I have been a loyal Jeep customer for several years now; I bought my current vehicle, a 2001 Cherokee, about a decade ago and it has been a great experience. Now – I’ll be honest; I’m a car geek. I read all the major auto magazines and I’m crazy about horsepower and Italian design and crazy fast skid pad tests. But, I bought my 2001 Cherokee because it’s most important to me to never be stuck. It’s not a fancy car and there are few bells and whistles; but it has a five speed standard transmission with an old-school, well proven four-wheel drive system that will barrel through just about anything. Ten years with that vehicle and you can imagine that the Jeep brand, to me, is rugged, reliable and low key in the gadgets and design departments.
Well, the time has come to upgrade, no matter how much I tell myself I’m being “frugal,” my friends have reminded me that there are other words for it. I spent much of this weekend comparison shopping for Jeep vehicles. I have to say that the Jeep brand has changed dramatically since my 2001 Cherokee.
The Patriot / Compass – I looked very briefly at these vehicles, more out of curiosity than anything else. I have read a lot about Jeep’s venture into the “Cute-Ute” segment. These car-based vehicles provide some all-wheel drive ability, but nothing more than you would get out of an all-wheel drive mini-van. They’re both based on the compact Dodge Caliber, and radiate as much enthusiasm for the trail as a wet cat on a cold day. Glancing inside confirmed what I had read and saw in the magazines; ho-hum styling and a plastic-y, cheap feeling cabin. I didn’t even bother to test drive, and honestly, I was glancing over my shoulder the entire time to make sure nobody saw me looking at these vehicles.
The Wrangler – This is the tried and true, closest-to-the-original Jeep out there. I was definitely caught up in a whirlwind of lust with a neon/lime green 2013 model that greeted me in the lobby of the dealership. Wranglers now come in two and four door models, and I think Jeep has the idea that the four door model will appeal to former Cherokee owners – a job that the very capable Liberty never quite accomplished (my theory on this is that the first generation Liberty had such a bubbly look to it that traditional Jeep enthusiasts were turned off). I’ve spent some time in the new Wranglers and they are a lot more refined than previous generations. Still, the wind noise, rugged ride, relatively small cargo area and tall step-in height make it just a little to impractical to be my only car. Plus, I don’t do a lot of driving, but I do make quite a few trips up to Tahoe and the Wrangler is not the best vehicle for long freeway driving.

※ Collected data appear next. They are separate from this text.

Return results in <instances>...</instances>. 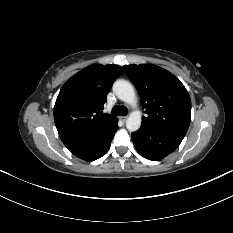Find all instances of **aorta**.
Wrapping results in <instances>:
<instances>
[{
    "mask_svg": "<svg viewBox=\"0 0 233 233\" xmlns=\"http://www.w3.org/2000/svg\"><path fill=\"white\" fill-rule=\"evenodd\" d=\"M113 92L121 101L128 103L132 107H135L137 104L136 94L134 87L130 82L119 79L116 80L113 84ZM142 122L141 112L133 111L126 120V128L130 132H135L139 130Z\"/></svg>",
    "mask_w": 233,
    "mask_h": 233,
    "instance_id": "1",
    "label": "aorta"
}]
</instances>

The Liberty – This vehicle is handsomely styled, very capable and has a good collection of features and functionality. And it has been discontinued for 2013. I believe Jeep is moving to a cross-over vehicle to replace it, and they will let the Liberty name go for 2014. There were a couple of 2012 models on the lot and they offer great value for the price, but they were just a little smaller than what I was looking for.
The Grand Cherokee – I have read a lot about the new Grand Cherokee, and I’ve always liked the lines of the vehicle. Automobile Magazine’s long term test article is probably the best out there for a full description of what life is like with this vehicle. I test drove three this weekend – two with the new 3.6 liter Pentastar v-six cylinder engine and one with the Hemi v-eight cylinder engine. I also test drove two of the different four wheel drive systems. Both the six and the eight had great road manners – they still felt like a “Jeep” and not a sports car, but that was actually re-assuring to me; it telegraphed to me that I could expect the same “go-anywhere-never-get-stuck-ness” that I got out of my 2001 Cherokee. Between the two engines, the six cylinder actually ends up being a little smoother overall; it doesn’t have quite the “grunt” that the eight cylinder has, but with about 100 more horsepower than my 2001 Cherokee, it was more than capable. But beyond the driving experience, I was overwhelmed by the technology in these vehicles. I am a gadget guy, but I’ve been driving a vehicle that still has a tape deck. The Jeep’s navigation, onboard computers, instrument cluster, Bluetooth system and entertainment systems are unbelievable. It is like the best smart phone you can imagine combined with your dashboard. Awesome.
So – has the Jeep brand changed a little? Yes. I think rugged and independent will always be two attributes that apply to the brand (with the possible exception of the Patriot/Compass line). But, I think comfort and technology need to be married into the brand as well. Nicely done, Jeep.